▶ _Assigned task_
From the Idle Champions game page, copy out word for word the part that begins at "Idle game based" and stops after "Tomb of Annihilation.".

▶ _Page extract_
▼
- Developer: Codename Entertainment
- Publisher: Codename Entertainment
- Platforms: Android; iOS; PlayStation 4; Xbox One; macOS; Windows; Nintendo Switch;
- Release: Android, iOSWW: May 17, 2018; PlayStation 4WW: December 11, 2018; Xbox OneNA: December 14, 2018; EU: August 2, 2019; macOS, WindowsWW: March 25, 2020; Nintendo SwitchWW: May 7, 2020;
- Genre: Incremental
- Mode: Single-player

= Idle Champions of the Forgotten Realms =

Idle game based on Dungeons & Dragons

Idle Champions of the Forgotten Realms is a 2018 incremental game based on Dungeons & Dragons for Android, iOS, PlayStation 4, Xbox One, macOS, Windows, and Nintendo Switch.

== Gameplay ==
The player confronts waves of enemies by clicking on them or managing a formation of unique champions with individual abilities. Each enemy drops currency that can be spent to unlock new champions or upgrade existing ones to strengthen the formation. Equipment can drop as loot, and be attached to specific champions to further enhance their abilities. The game also revisits settings and storylines based on published adventures like Curse of Strahd and Tomb of Annihilation.
▲
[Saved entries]
▼
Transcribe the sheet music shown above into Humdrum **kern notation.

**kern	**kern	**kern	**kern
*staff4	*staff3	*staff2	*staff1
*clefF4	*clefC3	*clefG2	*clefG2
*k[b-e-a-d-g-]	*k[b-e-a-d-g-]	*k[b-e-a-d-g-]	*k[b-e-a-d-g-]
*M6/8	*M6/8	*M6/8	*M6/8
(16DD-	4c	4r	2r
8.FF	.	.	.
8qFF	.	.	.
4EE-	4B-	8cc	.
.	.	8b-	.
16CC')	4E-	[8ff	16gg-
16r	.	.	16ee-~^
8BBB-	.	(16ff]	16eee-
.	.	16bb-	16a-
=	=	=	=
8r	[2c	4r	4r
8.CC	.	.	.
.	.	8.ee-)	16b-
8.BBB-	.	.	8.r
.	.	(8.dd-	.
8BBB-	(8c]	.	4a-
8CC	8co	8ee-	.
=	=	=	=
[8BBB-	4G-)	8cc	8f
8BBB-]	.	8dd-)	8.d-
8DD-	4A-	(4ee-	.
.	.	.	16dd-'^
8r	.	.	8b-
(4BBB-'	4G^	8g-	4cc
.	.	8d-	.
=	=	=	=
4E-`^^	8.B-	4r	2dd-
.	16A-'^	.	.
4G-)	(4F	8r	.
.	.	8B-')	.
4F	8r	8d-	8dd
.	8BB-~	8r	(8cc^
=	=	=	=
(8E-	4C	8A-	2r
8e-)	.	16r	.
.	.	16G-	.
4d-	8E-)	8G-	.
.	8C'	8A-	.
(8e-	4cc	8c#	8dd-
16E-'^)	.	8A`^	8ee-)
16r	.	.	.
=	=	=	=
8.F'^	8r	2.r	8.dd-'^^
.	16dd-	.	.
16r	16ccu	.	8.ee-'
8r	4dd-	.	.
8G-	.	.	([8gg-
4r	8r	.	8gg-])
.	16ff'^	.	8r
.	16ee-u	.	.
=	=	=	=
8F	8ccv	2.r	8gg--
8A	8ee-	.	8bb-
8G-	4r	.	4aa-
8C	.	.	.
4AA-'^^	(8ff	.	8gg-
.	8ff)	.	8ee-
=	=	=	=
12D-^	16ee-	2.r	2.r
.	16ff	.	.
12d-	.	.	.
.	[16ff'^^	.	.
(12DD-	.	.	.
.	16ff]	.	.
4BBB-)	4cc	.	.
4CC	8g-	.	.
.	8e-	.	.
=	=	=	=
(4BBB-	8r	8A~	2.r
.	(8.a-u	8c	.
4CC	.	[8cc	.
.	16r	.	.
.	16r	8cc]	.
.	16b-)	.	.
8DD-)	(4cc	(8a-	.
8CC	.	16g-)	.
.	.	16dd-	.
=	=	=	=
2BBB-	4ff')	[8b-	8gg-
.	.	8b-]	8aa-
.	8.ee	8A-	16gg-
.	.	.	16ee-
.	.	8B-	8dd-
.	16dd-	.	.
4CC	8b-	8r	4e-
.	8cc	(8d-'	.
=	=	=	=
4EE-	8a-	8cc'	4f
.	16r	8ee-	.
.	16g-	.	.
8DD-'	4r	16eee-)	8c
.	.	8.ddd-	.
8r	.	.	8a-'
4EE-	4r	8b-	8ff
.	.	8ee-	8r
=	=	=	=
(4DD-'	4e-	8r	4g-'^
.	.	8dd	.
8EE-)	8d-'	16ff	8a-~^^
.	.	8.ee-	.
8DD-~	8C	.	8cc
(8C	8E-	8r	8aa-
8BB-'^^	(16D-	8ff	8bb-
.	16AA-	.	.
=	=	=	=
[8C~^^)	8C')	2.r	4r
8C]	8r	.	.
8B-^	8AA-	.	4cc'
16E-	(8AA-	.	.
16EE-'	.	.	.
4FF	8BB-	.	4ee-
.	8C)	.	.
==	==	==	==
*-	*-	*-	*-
▲
▶ _Exercise result_
Idle game based on Dungeons & Dragons

Idle Champions of the Forgotten Realms is a 2018 incremental game based on Dungeons & Dragons for Android, iOS, PlayStation 4, Xbox One, macOS, Windows, and Nintendo Switch.

== Gameplay ==
The player confronts waves of enemies by clicking on them or managing a formation of unique champions with individual abilities. Each enemy drops currency that can be spent to unlock new champions or upgrade existing ones to strengthen the formation. Equipment can drop as loot, and be attached to specific champions to further enhance their abilities. The game also revisits settings and storylines based on published adventures like Curse of Strahd and Tomb of Annihilation.